»Visionen einer neuen Welt« in der Staatsgalerie Stuttgart
Ein Nachklapp
Oskar Schlemmer ist ein beliebter Maler: An einem Freitag Nachmittag sind die Ausstellungsräume der Staatsgalerie Stuttgart gut gefüllt. Das typische Publikum für einen Museumswochentag: Rentner-Gruppen, Schülerinnen und Studentinnen sowie Kinder. Während die jungen Besucherinnen und Besucher meist unangeleitet, aber mit Block und Stiften in der Hand, durch die Säle gehen, tappt die Mehrzahl der Senioren mit Kopfhörern auf den Ohren und einem vor der Brust baumelnden Audio-Guide von Bild zu Bild, Raum zu Raum. Die Betrachter geraten dabei in seltsame, mitunter komische Korrespondenzen zu den auf den Bildern rastlos hin und her, auf und ab schreitenden Gestalten: Irgendwie fremdgesteuert beide, streben die Schlemmer-Wesen gemessenen Schrittes und meist ätherisch strahlend rank und schlank zu Höherem, während sich die Irdischen in ihren von Zeit, Schwerkraft und Erfahrung individuelle geformten Leibern durch die Ausstellung schieben.
Die Beliebtheit Schlemmers beim Publikum erschließt sich sofort: Seine Bilder bieten eine aufgeräumte, geradezu cleane Ästhetik in zurückhaltender, harmonischer, freundlicher Farbigkeit. Eigentlich immer sind menschliche Gestalten zu erkennen, meist in angedeutete architektonische Zusammenhänge eingefügt, in suggestiven Posen und Konstellationen. Eine klassische Moderne, deren Irritationsvermögen fast gänzlich verschwunden ist, die uns aber noch einmal das große Versprechen auf eine bessere, effizientere, schwerelose Welt spürbar macht, das die Moderne auch einmal war.
Oskar Schlemmers Gemälde müssten eigentlich die Wände der Smart Homes von Silicon Valley-Tycoonen schmücken, finanziert vom Gewinn aus Google- und Apple-Aktien.

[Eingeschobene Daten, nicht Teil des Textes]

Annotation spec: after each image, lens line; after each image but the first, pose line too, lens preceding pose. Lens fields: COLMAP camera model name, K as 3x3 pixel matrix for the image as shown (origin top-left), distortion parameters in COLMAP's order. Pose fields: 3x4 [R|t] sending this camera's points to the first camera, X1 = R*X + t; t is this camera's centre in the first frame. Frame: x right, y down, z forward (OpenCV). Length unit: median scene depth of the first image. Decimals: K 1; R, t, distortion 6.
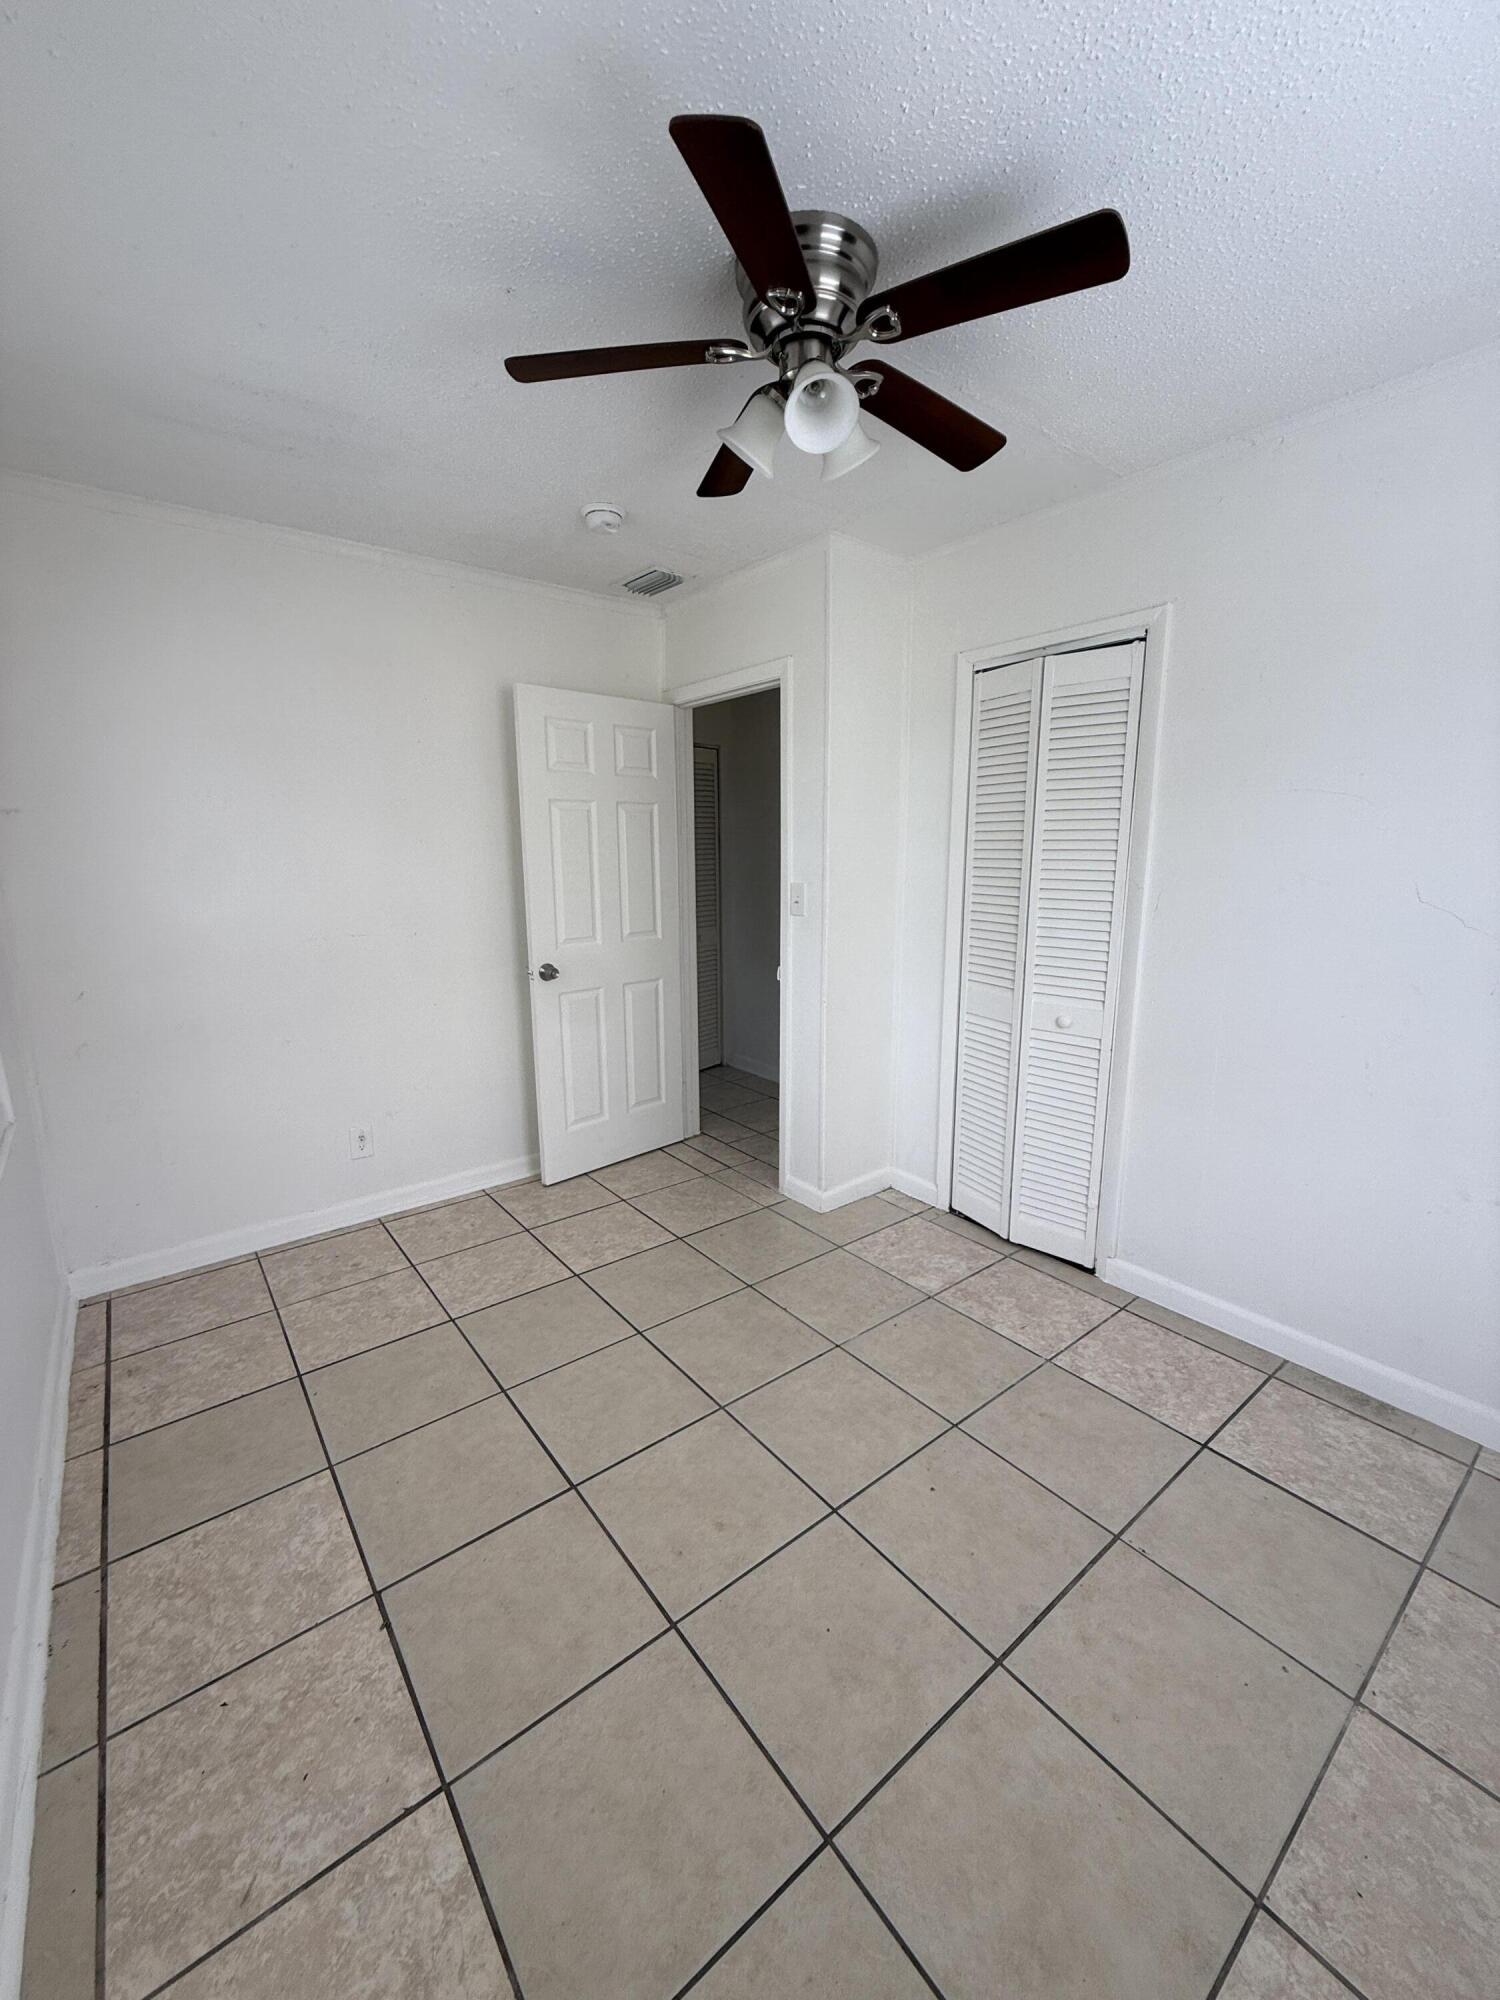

Dass sie das bisher nicht tun, liegt nicht an den Internet-Unternehmern, sondern an den Schlemmer-Erben. Nach dem Tot von Tut Schlemmer, der Witwe Schlemmers, verhinderten deren Erben nicht nur den Verkauf seiner Werke fast vollständig, sondern auch viele Ausstellungen sowie Publikationen. Der Ruf von Oskar Schlemmer als einer zentralen Figur der klassischen Moderne, – wie ihn auch die Stuttgarter Ausstellung feierte –, ist deswegen eher mythischer Natur. Aufgrund der Machenschaften seiner Erben und der Ängstlichkeit vieler Museen ist seine kunsthistorische Einordnung heute ungenau, mehr Behauptung als Anschauung. Aber nun, 70 Jahre nach seinem Tod, ist die Diskussion wieder eröffnet, denn nun sind die Rechte an den Bildern frei.